Taking Advantage of the Placebo Effect
The placebo effect is well known for interfering with medical experiments. It’s not just that if you tell patients that a drug is going to have an effect they tend to believe it has had that effect. It’s that it tends to actually have that effect, when measured by objective measures such as blood tests. Thus the use of double-blindness in experiments, where not only the patients but also the doctors dealing with them have no idea whether they’ve been given the active drug or a placebo. Something about wishing really does make it so, somewhat, when it comes to health; the placebo effect is not just in patients’ minds but also in their bodies.
But besides the nuisances it causes to experimenters, the placebo effect can also be taken advantage of. Doctors sometimes prescribe drugs as placebos; since it genuinely helps the patients, it’s hard to argue with that practice. It’s deception, but in a good cause. (The deception had better not be too obvious, though, or it’ll do no good. Indeed, if the doctor himself believes in the placebo, that’s best.) Christian Scientists use nothing but the placebo effect. But what’s a skeptic to do, to get some of this goodness? If a doctor prescribes something for me, I’m going to look it up on the net and find out how it works; if it doesn’t, that’ll be apparent, and the fact that the doctor prescribed it will not impress me. As for faith healers, starting by insulting one’s own intelligence doesn’t seem like the way to proceed in harnessing the powers of the mind. So what to do?

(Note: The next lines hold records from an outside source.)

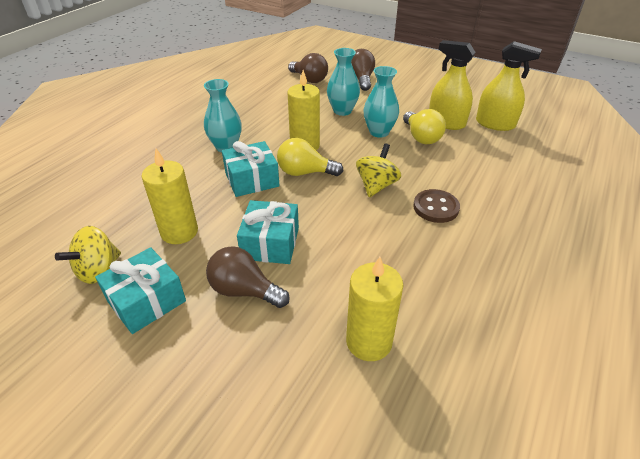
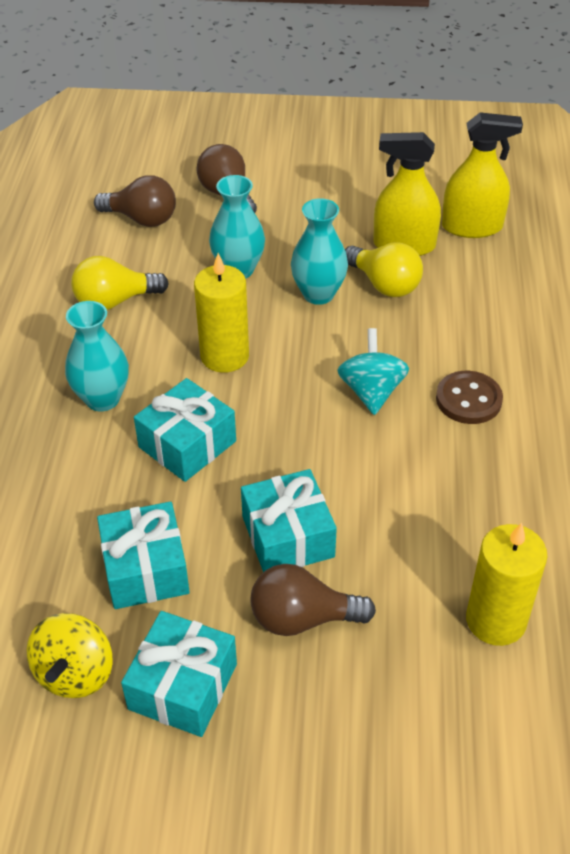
camera: 25 degrees left, 5 degrees up
yellow candle [141,149,198,244] -> turquoise gift [97,502,190,609]
yellow light bulb [277,138,343,176] -> yellow light bulb moved to [71,256,169,310]
yellow spinning top [356,143,401,197] -> turquoise spinning top [337,328,409,415]

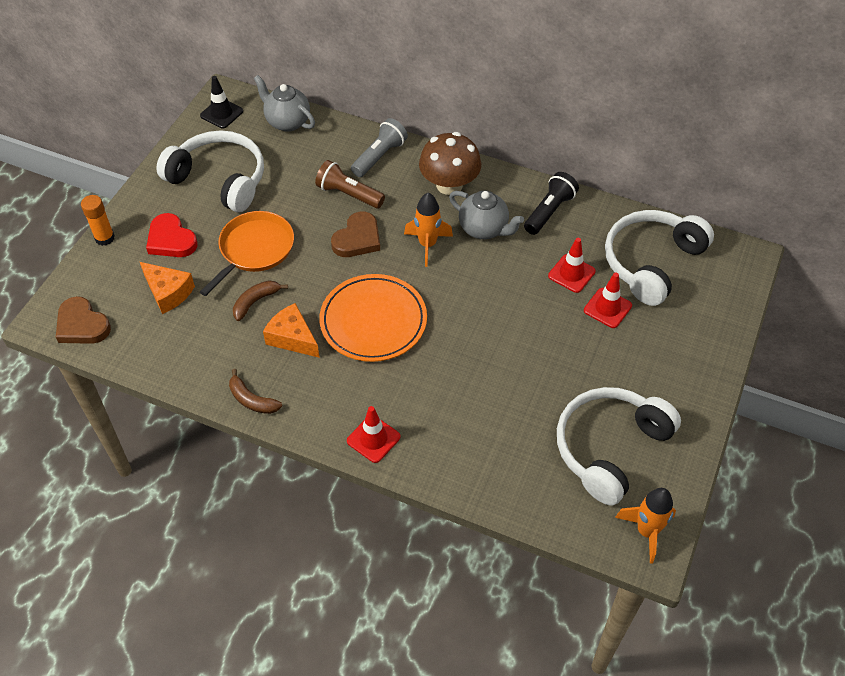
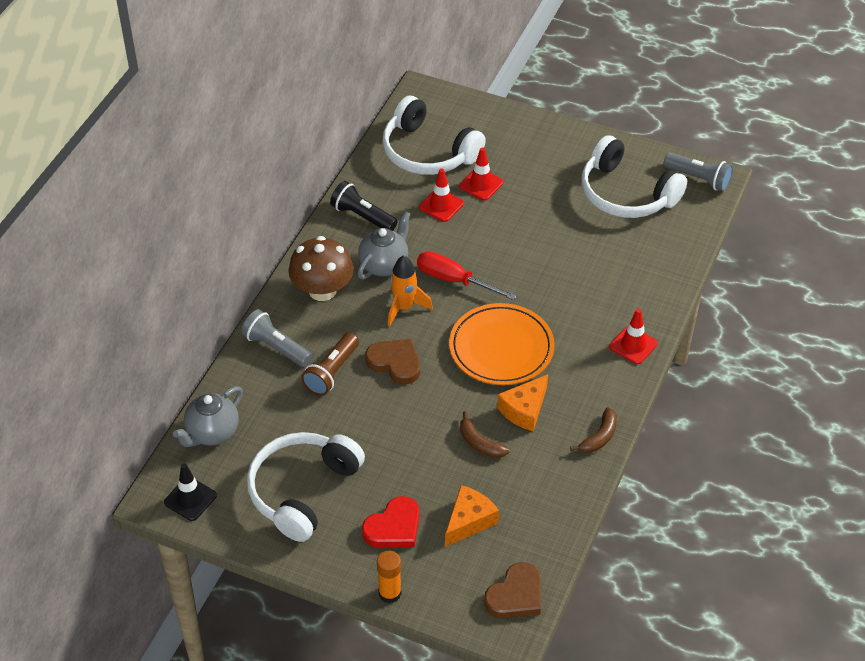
camera: 90 degrees left, 5 degrees down
orange pan [200,211,294,296] -> none
orange rocket [615,488,676,564] -> grey flashlight [663,152,733,192]
none -> red screwdriver [417,251,517,300]

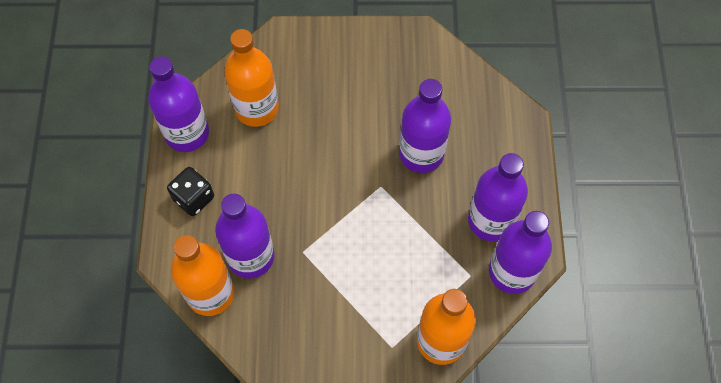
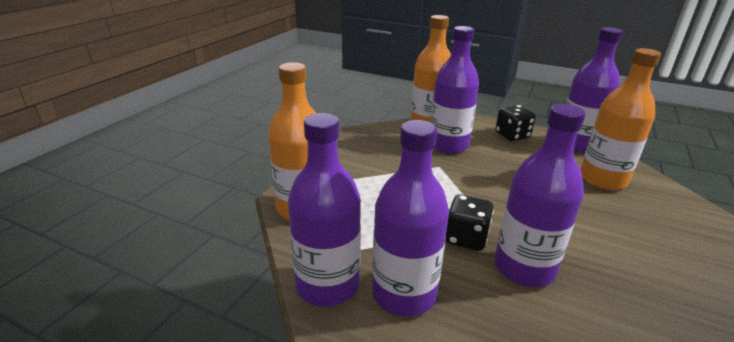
camera: 115 degrees right, 35 degrees down
none -> black dice [446,194,494,251]

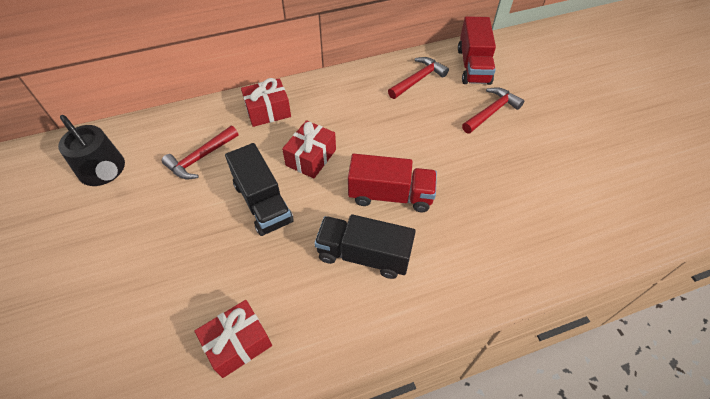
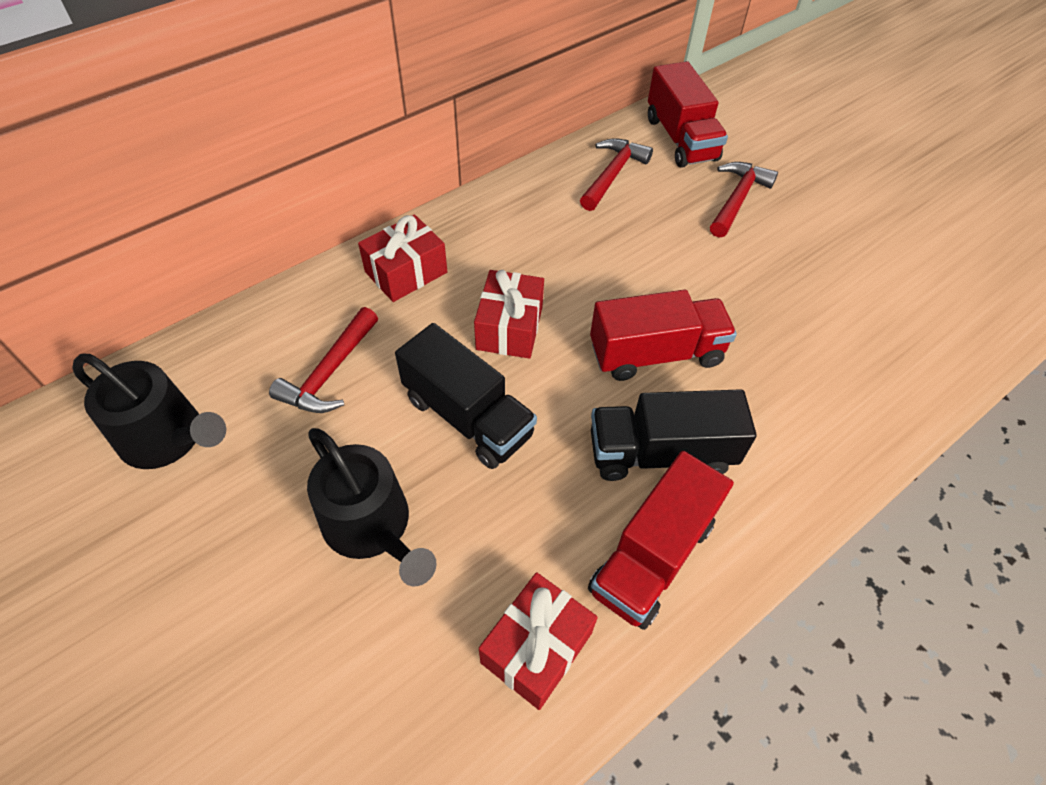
camera: 20 degrees left, 0 degrees up
none -> black watering can [307,428,437,586]
none -> red truck [588,451,734,630]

I believe in the placebo effect directly. I cut out the middlemen, and the foolishness, and just take the thing straight. The placebo effect is going to help me because I know it will; because it is an established principle of medical science that it will if I believe it will; and I do so believe. Whatever boost my mind can give to my body, in getting better from whatever ailments might afflict me (not particularly much, at the moment), it’ll give.
(Update, June 3 2016: If it seems a bit odd to you that this effect can be gamed in such a way, you’ll be relieved to learn that it’s not all that powerful in the first place; most of what people call “the placebo effect” is just regression to the mean.)